A. Conditional Certification

This motion concerns only the first step of the above-detailed inquiry. Some limited discovery has been completed, and plaintiff supplies portions of the deposition of Gary D. Krapf, the president of Krapf's Coaches, in support of his motion. Plaintiff has adduced evidence that during the time he was employed by Krapf's Coaches he was not paid an overtime premium for the hours he worked in excess of 40 during the workweek. (Resp., App. II, Dep. of Joseph Resch (Feb. 21, 2012) 27:9-17.) Furthermore, plaintiff's evidence suggests that other Transit Division drivers were also denied overtime pay for the overtime they worked. (Pl.'s Br., Ex. A, Krapf Dep. at 9:9-10:23.) In fact, the president of Krapf's Coaches testified that it has been the company's policy for the last 20 years to categorize all Transit Division drivers as overtime exempt. (Id. at 10:4-11:2.)5 In formulating and implementing this uniform exemption policy, Krapf's Coaches treats all Transit Division drivers alike and does not consider any individualized characteristics of a driver's employment with the company such as which routes the employee drives or where his or her route makes stops, strongly suggesting that these employees are in fact similarly situated. (Id. at 14:19-23, 17:14-18.) Plaintiff has adduced evidence that the Transit Division drivers are also treated similarly with respect to their applications for employment, their qualifications, their training, their job descriptions, and their evaluations. (Id. at 19:20-20:15, 22:12-23:7, 38:10-22, 40:9-19, 47:19-49:6, 59:2-5.) Thus I find under the lenient first step that plaintiff has made a "modest factual showing" that there are "similarly situated" persons who may desire to opt in to the litigation. Accordingly, I will conditionally certify a collective action consisting of "all individuals who were employed by defendant as Transit Route drivers who worked over 40 hours during any workweek within the past three years."

Krapf's Coaches has proffered evidence to rebut plaintiff's claim that potential opt-in plaintiffs are similarly situated—for example, Krapf's Coaches emphasizes the differences in the 28 fixed routes that the Transit Division operates, the varying combinations of routes driven by individual employees, and distinctions between drivers who have driven only for the Transit Division and those who have also driven for the ROVER Division or the Charter Division.6 However, such evidence is more appropriately reviewed pursuant to a decertification motion or a motion for summary judgment after more discovery has been completed. See Bosley v. Chubb Corp., No. 04-4598, 2005 U.S. Dist. LEXIS 10974, at *12 (E.D. Pa. June 3, 2005) (finding that evidence that proposed class members did not perform the same duties as named plaintiffs is appropriately considered at step two). Although Krapf's Coaches argues that these alleged dissimilarities between potential opt-in plaintiffs are relevant to the "critical issue of . . . the applicability of the Motor Carrier Act exemption for each plaintiff" (Resp. at 10), "at this preliminary stage of the case, these differences among proposed class members and the potential impact of FLSA exemptions do not undermine Plaintiff['s] modest factual showing," Scott v. Bimbo Bakeries, Inc., No. 10-3154, 2012 U.S. Dist. LEXIS 26106, at *37 (E.D. Pa. Feb. 29, 2012). See also Burkhart-Deal v. Citifinancial, Inc., No. 07-1747, 2010 U.S. Dist. LEXIS 9534, at *9 (W.D. Pa. Feb. 4, 2010) ("[A] defendant's claim or defense that individualized circumstances of employees render the matter unsuitable for collective treatment may be more appropriately reviewed during step two of the certification process.").
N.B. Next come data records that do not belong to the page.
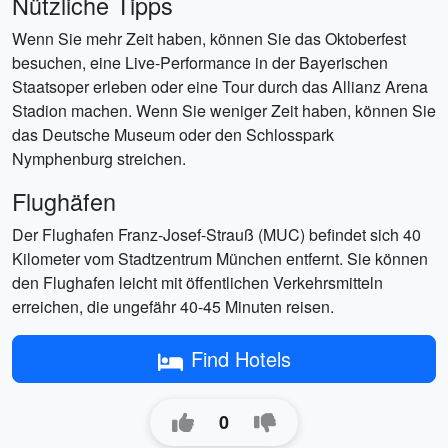
Nützliche Tipps
Wenn Sie mehr Zeit haben, können Sie das Oktoberfest
besuchen, eine Live-Performance in der Bayerischen
Staatsoper erleben oder eine Tour durch das Allianz Arena
Stadion machen. Wenn Sie weniger Zeit haben, können Sie
das Deutsche Museum oder den Schlosspark
Nymphenburg streichen.
Flughäfen
Der Flughafen Franz-Josef-Strauß (MUC) befindet sich 40
Kilometer vom Stadtzentrum München entfernt. Sie können
den Flughafen leicht mit öffentlichen Verkehrsmitteln
erreichen, die ungefähr 40-45 Minuten reisen.
Find Hotels
0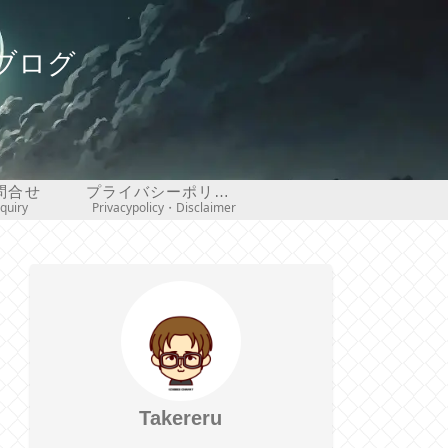
ブログ
問合せ
プライバシーポリシー・免責事項
nquiry
Privacypolicy・Disclaimer
Takereru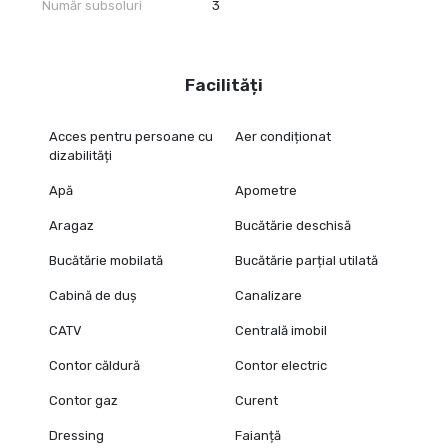
Număr subsoluri
3
Facilități
Acces pentru persoane cu
Aer condiționat
dizabilități
Apă
Apometre
Aragaz
Bucătărie deschisă
Bucătărie mobilată
Bucătărie parțial utilată
Cabină de duș
Canalizare
CATV
Centrală imobil
Contor căldură
Contor electric
Contor gaz
Curent
Dressing
Faianță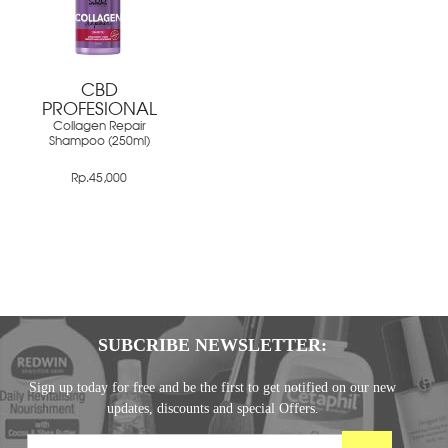
CBD
PROFESIONAL
Collagen Repair
Shampoo (250ml)
Rp.45,000
SUBCRIBE NEWSLETTER:
Sign up today for free and be the first to get notified on our new
updates, discounts and special Offers.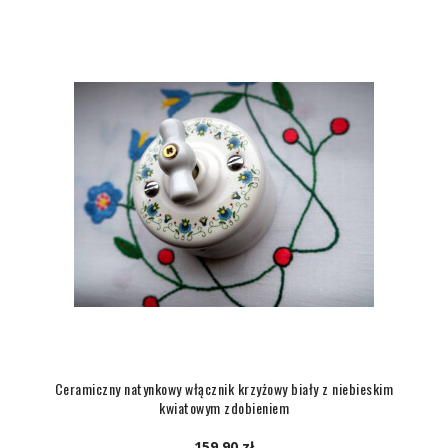
Ceramiczny natynkowy włącznik krzyżowy biały z niebieskim
kwiatowym zdobieniem
159,90 zł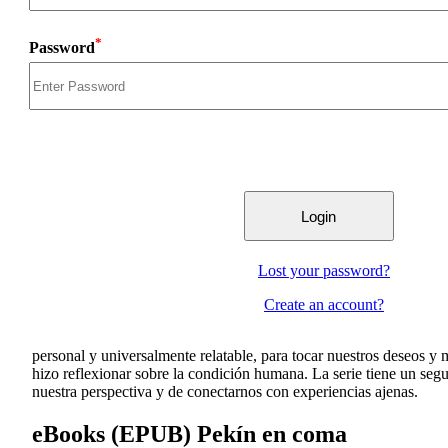
*
Password
Lost your password?
Create an account?
personal y universalmente relatable, para tocar nuestros deseos y
hizo reflexionar sobre la condición humana. La serie tiene un segui
nuestra perspectiva y de conectarnos con experiencias ajenas.
eBooks (EPUB) Pekín en coma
B. Form of Notice and Opt-In Consent

District courts have wide discretion in the implementation of notice to proposed plaintiffs. See Engers v. AT&T, No. 98-3660, 2007 U.S. Dist. LEXIS 37937, at *4 (D.N.J. May 24, 2007) (citing Hoffmann-La Roche, 493 U.S. at 169) ("Decisions as to whether to facilitate notice to potential plaintiffs, and how to facilitate it, are matters entrusted to the district court's discretion."). The Supreme Court has admonished that district courts "must be scrupulous to respect judicial neutrality" and "must take care to avoid even the appearance of judicial endorsement of the merits of the action." Hoffmann-La Roche, 493 U.S. at 174. Counsel for plaintiff and Krapf's Coaches are directed to meet and confer regarding the form and content of the proposed notice to putative class members, in accordance with this memorandum.
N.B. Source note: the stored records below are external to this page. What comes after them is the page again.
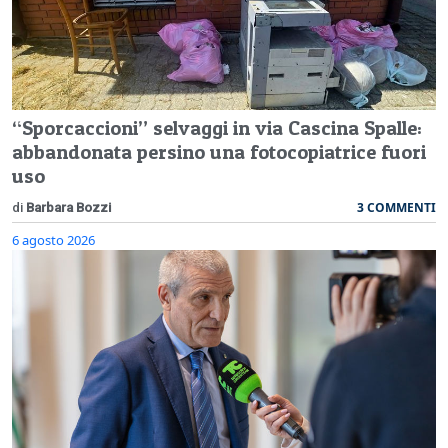
“Sporcaccioni” selvaggi in via Cascina Spalle:
abbandonata persino una fotocopiatrice fuori
uso
3 COMMENTI
di
Barbara Bozzi
6 agosto 2026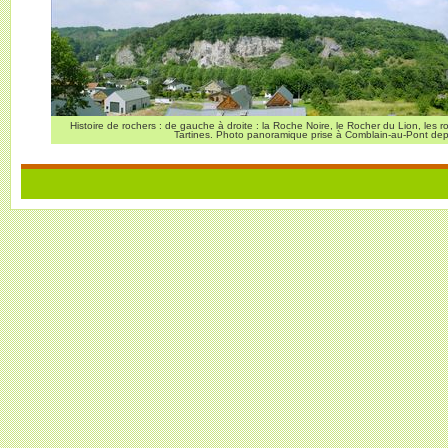
Histoire de rochers : de gauche à droite : la Roche Noire, le Rocher du Lion, les 
Tartines. Photo panoramique prise à Comblain-au-Pont depui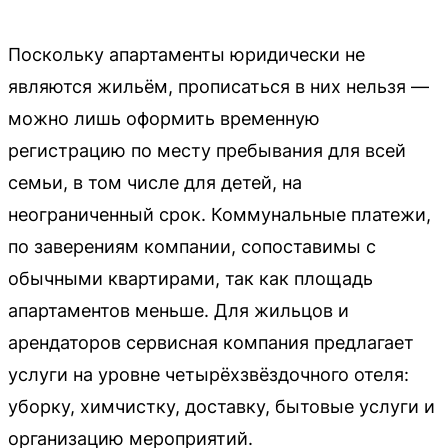
Поскольку апартаменты юридически не
являются жильём, прописаться в них нельзя —
можно лишь оформить временную
регистрацию по месту пребывания для всей
семьи, в том числе для детей, на
неограниченный срок. Коммунальные платежи,
по заверениям компании, сопоставимы с
обычными квартирами, так как площадь
апартаментов меньше. Для жильцов и
арендаторов сервисная компания предлагает
услуги на уровне четырёхзвёздочного отеля:
уборку, химчистку, доставку, бытовые услуги и
организацию мероприятий.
An appropriate order follows.

FootNotes


1. On November 10, 2011, plaintiff filed a notice of consent by Anita M. King to become a plaintiff in this action under section 16(b) of the FLSA.
2. Plaintiff began his employment with Krapf's Coaches in May 2010 and left his position after filing this action. (Compl. ¶ 11; Pl.'s Br. at 2 n.1.)
3. The complaint had defined the class of potential opt-in litigants as "all individuals who were employed by Defendant as drivers within Defendant's `Transit/Coach' Division who worked over 40 hours during any workweek since October 31, 2008[,] and did not regularly leave the boundaries of the Commonwealth of Pennsylvania as part of their employment." (Compl. ¶ 20.) Plaintiff appears to have abandoned this definition.
4. Hoffmann-La Roche involved the Age Discrimination in Employment Act, 29 U.S.C. § 621 et. seq., which incorporates the collective-action provisions of the FLSA.
5. Defendant argues that all employees who are involved in interstate commerce are exempt from the overtime requirements under the Motor Carrier Act. (Resp. at 7 (citing 29 U.S.C. § 213(b)(1) and 29 C.F.R. 782.2(a)).)
6. According to Krapf's Coaches, "[t]he only way to determine with accuracy which routes a transit driver drove is to pull the paper copy of the Charter Bus Operator report . . . filled out by each driver at the end of each day . . . [which are] maintain[ed] . . . in chronological order . . . not by driver." (Resp. at 5-6.) Krapf's Coaches therefore concludes that a collective action in this case would not serve the twin goals of reducing the per-plaintiff cost of litigation and benefitting the judicial system "by efficient resolution in one proceeding of common issues of law and fact arising from the same alleged discriminatory activity." Hoffmann-La Roche, 493 U.S. at 170. However, because the relevant records are not electronic and are maintained chronologically, it is likely more efficient and cost-effective to search them once in their entirety for information relevant to the opt-in plaintiffs in this collective action than it would be to search them anew for every individual action that the opt-in plaintiffs could maintain if this action did not proceed in a collective form. Moreover, defendant provides no estimate of the number of employees who might opt in to this litigation and no basis on which to evaluate the extent of any potential administrative difficulties or expense.